§ Task brief
Reproduce everything from the line containing "est bijective car" down to the end of the lines, both ends included, without changing anything.

=== Section Start ===

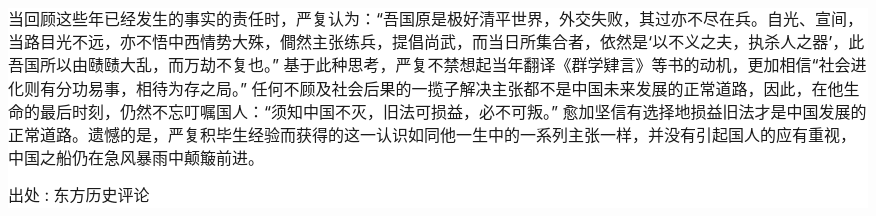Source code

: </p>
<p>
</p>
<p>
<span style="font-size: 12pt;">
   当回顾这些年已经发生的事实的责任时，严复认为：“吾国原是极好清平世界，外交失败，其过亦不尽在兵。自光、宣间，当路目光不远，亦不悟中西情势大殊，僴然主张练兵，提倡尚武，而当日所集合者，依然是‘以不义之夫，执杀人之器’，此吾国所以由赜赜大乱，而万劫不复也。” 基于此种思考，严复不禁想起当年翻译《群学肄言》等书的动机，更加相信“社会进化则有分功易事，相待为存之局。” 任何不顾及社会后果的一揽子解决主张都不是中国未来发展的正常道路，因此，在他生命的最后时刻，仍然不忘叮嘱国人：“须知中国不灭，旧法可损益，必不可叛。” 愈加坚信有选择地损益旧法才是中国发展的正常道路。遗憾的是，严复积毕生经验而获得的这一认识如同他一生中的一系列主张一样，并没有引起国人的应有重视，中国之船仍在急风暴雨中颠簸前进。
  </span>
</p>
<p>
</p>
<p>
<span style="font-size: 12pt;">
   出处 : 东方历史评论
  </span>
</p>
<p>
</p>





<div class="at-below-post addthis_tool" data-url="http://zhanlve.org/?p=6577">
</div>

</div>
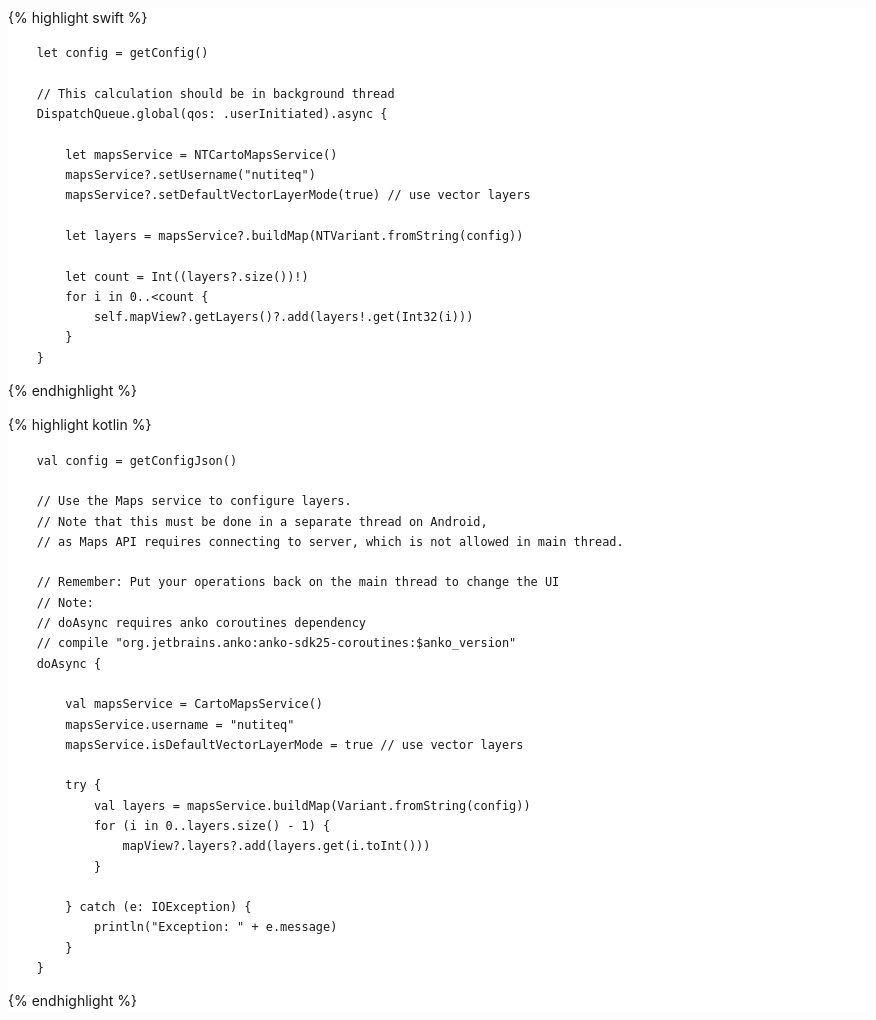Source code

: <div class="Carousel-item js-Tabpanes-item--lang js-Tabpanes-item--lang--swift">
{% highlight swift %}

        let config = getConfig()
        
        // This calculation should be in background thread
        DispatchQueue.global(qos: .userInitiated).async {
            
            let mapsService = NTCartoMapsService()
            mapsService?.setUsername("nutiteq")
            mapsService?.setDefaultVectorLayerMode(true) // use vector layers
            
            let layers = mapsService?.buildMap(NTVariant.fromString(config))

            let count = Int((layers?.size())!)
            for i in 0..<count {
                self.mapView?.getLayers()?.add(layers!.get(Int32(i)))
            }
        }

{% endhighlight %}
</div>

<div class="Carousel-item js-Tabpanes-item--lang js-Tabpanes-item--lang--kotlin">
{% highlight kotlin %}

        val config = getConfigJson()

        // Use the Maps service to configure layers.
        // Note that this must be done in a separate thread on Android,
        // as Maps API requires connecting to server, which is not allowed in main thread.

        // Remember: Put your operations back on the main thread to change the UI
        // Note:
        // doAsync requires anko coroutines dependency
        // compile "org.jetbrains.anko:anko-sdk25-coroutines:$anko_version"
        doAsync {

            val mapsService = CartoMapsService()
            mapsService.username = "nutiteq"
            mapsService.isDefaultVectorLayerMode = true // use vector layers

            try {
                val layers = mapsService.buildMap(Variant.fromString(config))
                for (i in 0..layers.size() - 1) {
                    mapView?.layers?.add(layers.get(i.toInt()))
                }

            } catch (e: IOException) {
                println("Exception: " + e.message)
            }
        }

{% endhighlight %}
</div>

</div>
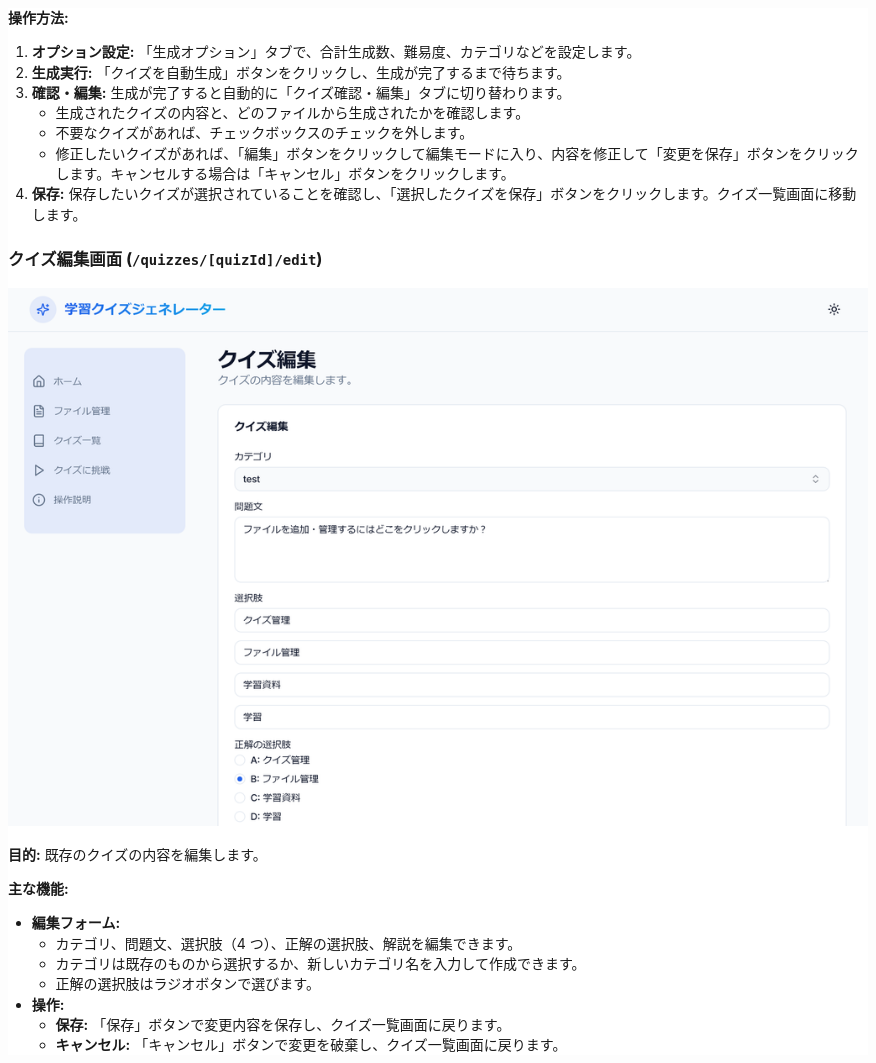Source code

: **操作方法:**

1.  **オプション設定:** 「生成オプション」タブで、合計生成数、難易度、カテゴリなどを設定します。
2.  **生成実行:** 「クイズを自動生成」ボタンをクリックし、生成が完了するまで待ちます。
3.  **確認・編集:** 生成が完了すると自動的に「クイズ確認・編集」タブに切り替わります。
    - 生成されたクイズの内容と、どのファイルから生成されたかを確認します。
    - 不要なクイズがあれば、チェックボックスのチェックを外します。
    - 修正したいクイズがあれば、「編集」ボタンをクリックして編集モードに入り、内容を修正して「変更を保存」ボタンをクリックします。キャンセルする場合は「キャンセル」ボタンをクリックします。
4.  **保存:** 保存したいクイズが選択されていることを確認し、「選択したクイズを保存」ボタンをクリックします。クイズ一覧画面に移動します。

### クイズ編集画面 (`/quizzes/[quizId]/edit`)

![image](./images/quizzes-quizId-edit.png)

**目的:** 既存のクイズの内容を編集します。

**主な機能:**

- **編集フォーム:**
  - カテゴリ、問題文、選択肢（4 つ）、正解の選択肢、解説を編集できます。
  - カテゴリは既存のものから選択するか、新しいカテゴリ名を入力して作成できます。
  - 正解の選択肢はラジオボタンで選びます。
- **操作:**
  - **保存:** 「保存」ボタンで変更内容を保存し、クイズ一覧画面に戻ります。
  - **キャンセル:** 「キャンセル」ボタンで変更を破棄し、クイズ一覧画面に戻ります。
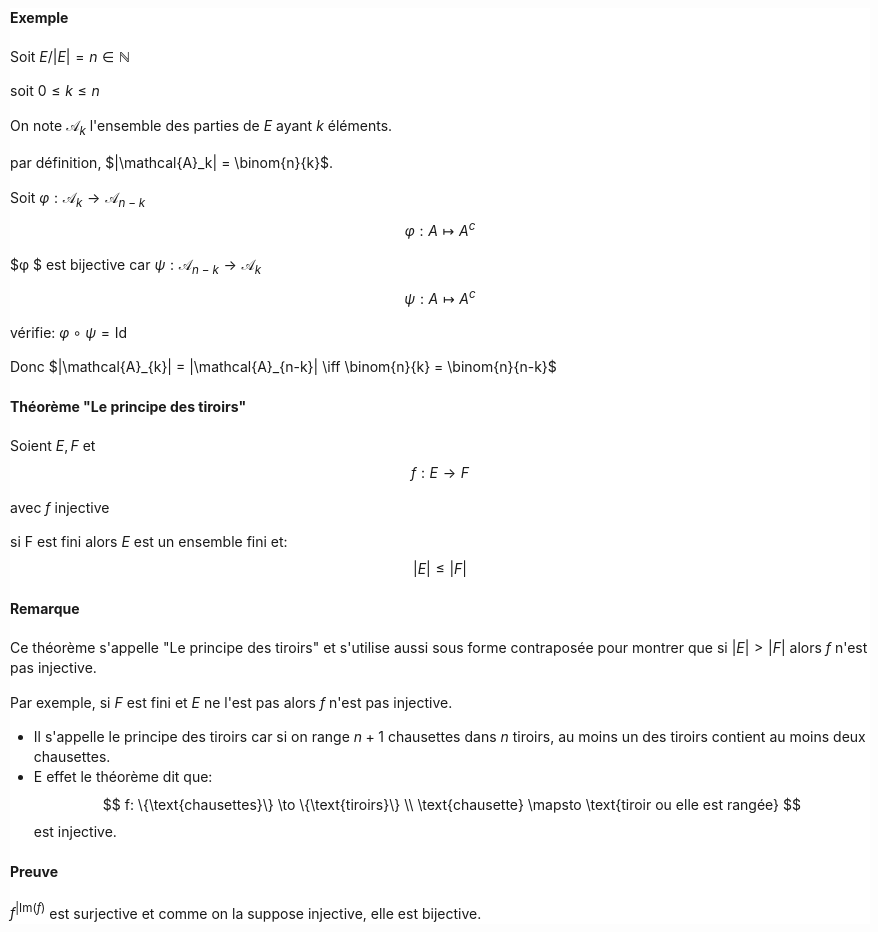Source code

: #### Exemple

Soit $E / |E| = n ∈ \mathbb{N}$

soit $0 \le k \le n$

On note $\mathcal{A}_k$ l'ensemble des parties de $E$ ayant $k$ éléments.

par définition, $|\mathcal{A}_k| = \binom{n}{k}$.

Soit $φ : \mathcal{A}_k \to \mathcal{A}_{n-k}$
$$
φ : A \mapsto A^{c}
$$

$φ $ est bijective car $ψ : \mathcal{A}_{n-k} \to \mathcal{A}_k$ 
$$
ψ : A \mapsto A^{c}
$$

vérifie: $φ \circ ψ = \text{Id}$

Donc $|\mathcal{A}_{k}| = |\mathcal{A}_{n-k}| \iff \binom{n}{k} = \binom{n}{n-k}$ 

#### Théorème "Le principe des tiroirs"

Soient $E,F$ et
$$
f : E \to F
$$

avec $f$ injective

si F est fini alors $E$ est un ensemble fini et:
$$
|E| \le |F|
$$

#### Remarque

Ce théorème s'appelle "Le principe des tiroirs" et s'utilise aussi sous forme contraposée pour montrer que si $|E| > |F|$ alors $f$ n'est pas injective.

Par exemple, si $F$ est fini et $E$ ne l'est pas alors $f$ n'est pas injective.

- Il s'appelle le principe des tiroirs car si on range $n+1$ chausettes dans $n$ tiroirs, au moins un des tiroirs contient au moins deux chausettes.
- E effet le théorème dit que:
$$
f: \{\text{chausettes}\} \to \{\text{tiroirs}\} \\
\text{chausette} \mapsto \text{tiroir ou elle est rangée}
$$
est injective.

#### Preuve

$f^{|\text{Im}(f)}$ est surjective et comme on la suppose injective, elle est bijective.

=== Section End ===

§ Response area
$φ $ est bijective car $ψ : \mathcal{A}_{n-k} \to \mathcal{A}_k$ 
$$
ψ : A \mapsto A^{c}
$$

vérifie: $φ \circ ψ = \text{Id}$

Donc $|\mathcal{A}_{k}| = |\mathcal{A}_{n-k}| \iff \binom{n}{k} = \binom{n}{n-k}$ 

#### Théorème "Le principe des tiroirs"

Soient $E,F$ et
$$
f : E \to F
$$

avec $f$ injective

si F est fini alors $E$ est un ensemble fini et:
$$
|E| \le |F|
$$

#### Remarque

Ce théorème s'appelle "Le principe des tiroirs" et s'utilise aussi sous forme contraposée pour montrer que si $|E| > |F|$ alors $f$ n'est pas injective.

Par exemple, si $F$ est fini et $E$ ne l'est pas alors $f$ n'est pas injective.

- Il s'appelle le principe des tiroirs car si on range $n+1$ chausettes dans $n$ tiroirs, au moins un des tiroirs contient au moins deux chausettes.
- E effet le théorème dit que:
$$
f: \{\text{chausettes}\} \to \{\text{tiroirs}\} \\
\text{chausette} \mapsto \text{tiroir ou elle est rangée}
$$
est injective.

#### Preuve

$f^{|\text{Im}(f)}$ est surjective et comme on la suppose injective, elle est bijective.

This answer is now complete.